Der Schatten ist eine dunkle Fläche, welche von einem beleuchteten Körper oder Gegenstand erzeugt wird. Da eine Lichtquelle den Körper bestrahlt, werden Lichtstrahlen reflektiert und verbreiten sich im Raum bzw. in der Umgebung des Körpers aus. Doch die dem Licht nicht zugewandte Seite, auch Schattenseite genannt, erhält kein Licht und kann somit keine Reflektion durchführen, weshalb diese Projektionsfläche dunkel bleibt und sich von der sonst erhellten Umgebung abhebt.

Schatten in der Mythologie

In vielen Mythologien werden Schatten bzw. Schattenwesen als ein Doppelgänger gesehen, welcher als dunkles Spiegelbild auftritt und ein Eigenleben verfolgt. Die Schattenwelt wird mit Tod und Verderben assoziiert. Der Schatten einer Person verfolgt diesen, haftet dem Menschen an und weiß alles, was dieser Mensch getan hat. Demnach ist der Schatten ein Mitwisser und tritt als das Schlechte Gewissen eines Menschen auf.

Ein Langer Schatten ist eine Verzerrung des eigenen Spiegelbildes. Diese wirkt beängstigend und in der Mythologie existieren verschiedene Assoziationen dazu. Geisterwesen und Monster, wie Vampire und Werwölfe, welche die dunkle Seite eines Menschen darstellen und mit langen Krallen bestückt sind, könnten ihren Ursprung in der Reflektion eines langen Schattens gehabt haben.
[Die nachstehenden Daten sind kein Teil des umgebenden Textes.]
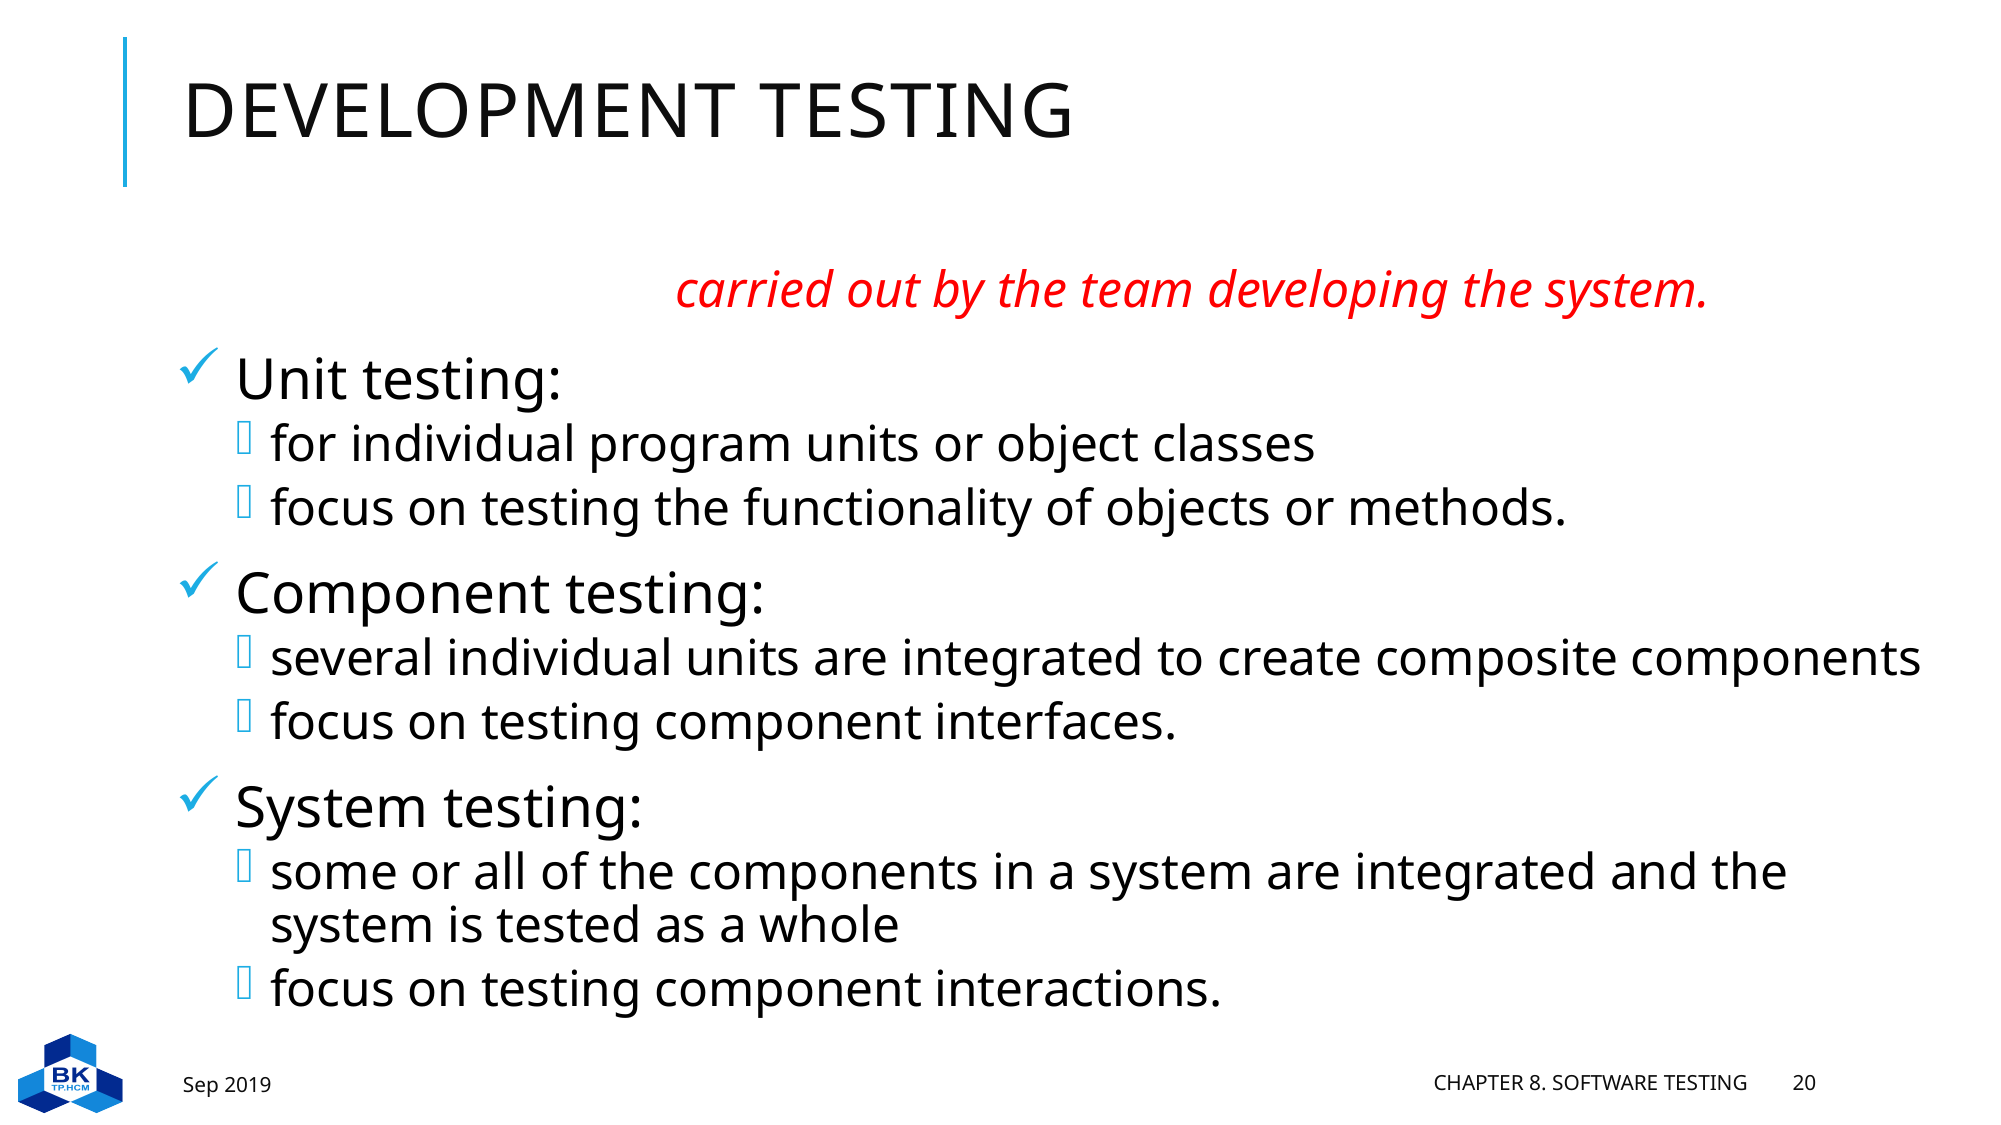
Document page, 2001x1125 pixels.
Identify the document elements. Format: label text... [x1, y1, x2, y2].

list Unit testing: for individual program units or object classes focus on testing the functionality of objects or methods. Component testing: several individual units are integrated to create composite components focus on testing component interfaces. System testing: some or all of the components in a system are integrated and the system is tested as a whole focus on testing component interactions. [168, 250, 1938, 1035]
text_box carried out by the team developing the system. [660, 249, 1796, 325]
footer Chapter 8. Software testing [794, 1061, 1763, 1107]
title Development testing [168, 15, 1938, 216]
picture [0, 1027, 143, 1125]
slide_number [168, 1061, 522, 1107]
slide_number 20 [1777, 1061, 1938, 1107]
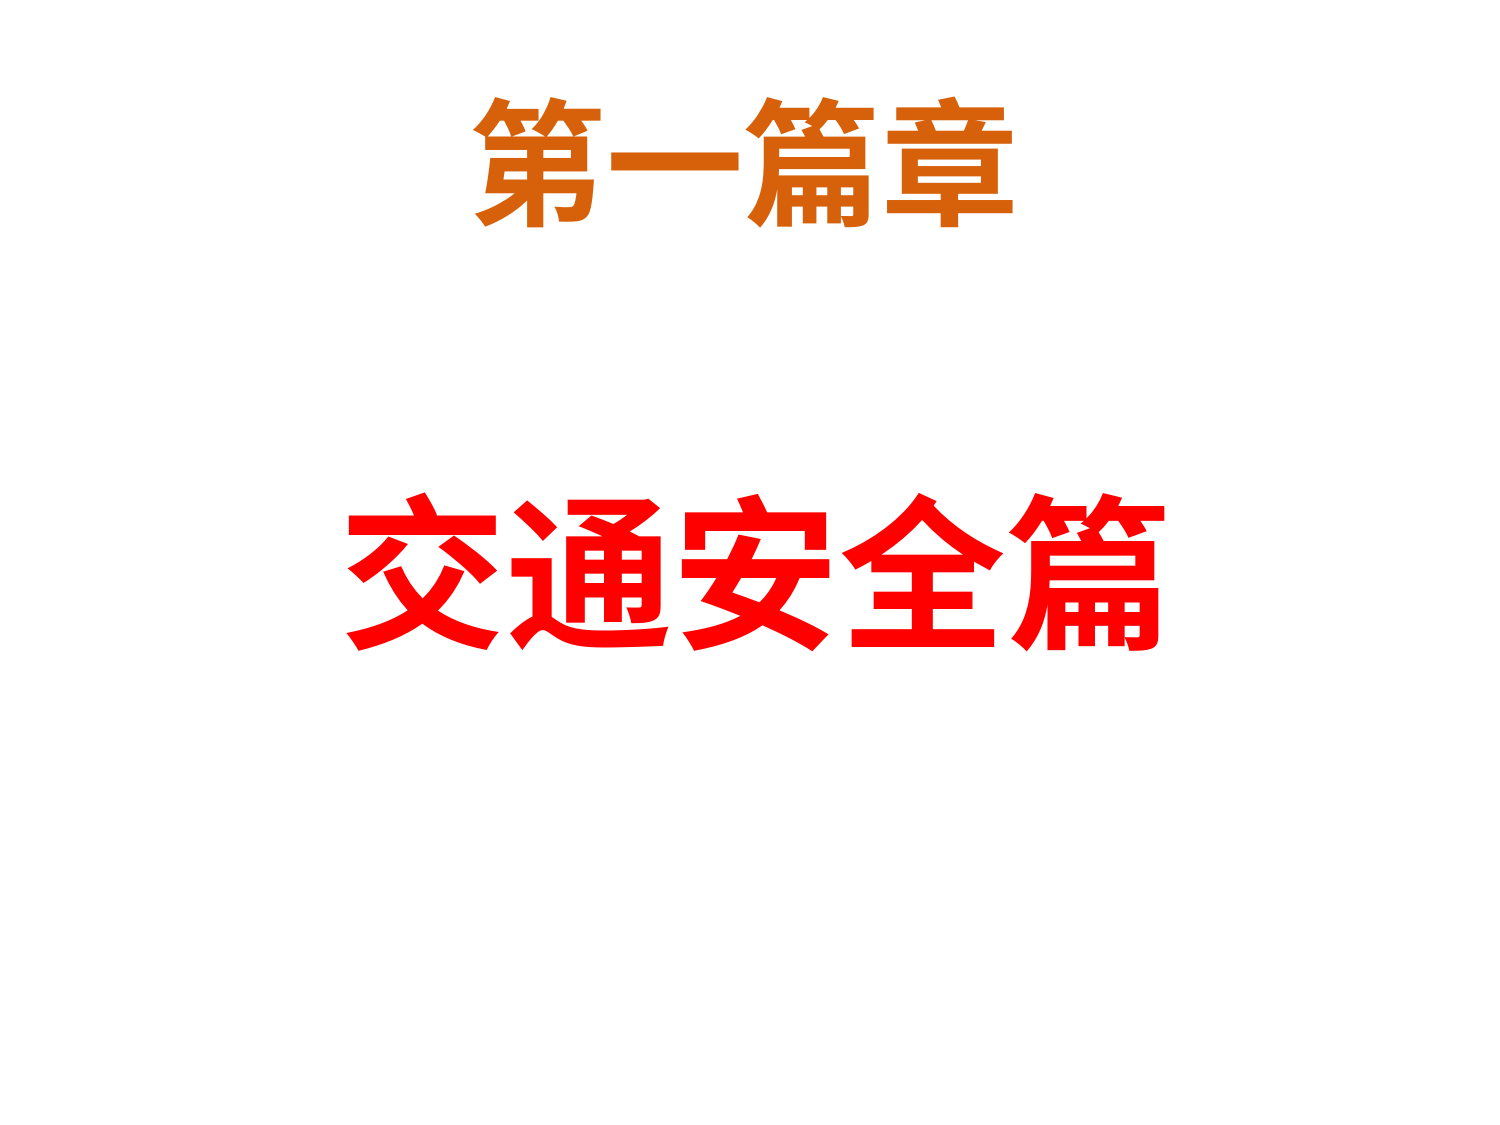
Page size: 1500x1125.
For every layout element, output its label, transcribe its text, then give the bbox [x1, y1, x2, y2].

text_box 交通安全篇 [324, 462, 1207, 678]
text_box 第一篇章 [299, 70, 1188, 250]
Ein langer Schatten entsteht zu einem Zeitpunkt, wenn die Sonne tiefsteht. In der Umgangssprache formuliert man Redewendungen, wie „das Sonnenlicht wirft lange Schatten voraus“, welche als bedrohlich oder beängstigend wirken. Der lange Schatten sollte ursprünglich die kalten und langanhaltenden Wintermonate ankündigen. Im heutigen Sprachgebrauch wird der Lange Schatten dazu verwandt, um dem eigenen Handeln weitreichende Folgen zu prophezeien.

Schatten in der Psychologie

Innerhalb der Tiefenpsychologie, insbesondere der Analytischen Psychologie nach Carl Gustav Jung, griff man viele Elemente des mythologischen Volksglaubens auf und transformierte diese auf ein Konzept, um die menschliche Psyche und deren Strukturen erklären und analysieren zu können.

Der Schatten stellt in diesen Konzepten ein Archetyp dar, dessen Wesensinhalte für das Individuum nicht sichtbar sind. Das bedeutet, dass jeder Mensch eine Schattenseite in seiner Psyche bzw. Seele besitzt, welche sein Handeln, Verhalten und Erleben beeinflussen, aber vom Individuum unentdeckt bleibt. Der Schatten ist demnach ein Element des Unbewusstseins. Sprachliche Ausdrücke wie: über den eigenen Schatten springen oder , Schattendasein führen – entstammen aus diesem Konzept und sollen begreiflich machen, dass man sein Ego überwinden muss, um geistige Reife zu erfahren oder Probleme der Gegenwart zu bewältigen.

Schatten in den Sozialwissenschaften

In den Sozialwissenschaften wird die gegenseitige Einflussnahme von Individuum auf Gesellschaft, soziale Gruppe oder Staat untersucht. Hier werden verschiedene Begrifflichkeiten genutzt, in denen der Schatten als Synonym für eine Parallelgesellschaft dient. Begriffe, wie Schattengesellschaft, Schattenwirtschaft (Schwarzarbeit) und Ähnliches sollen verborgene Elemente einer Gemeinschaft herausstellen.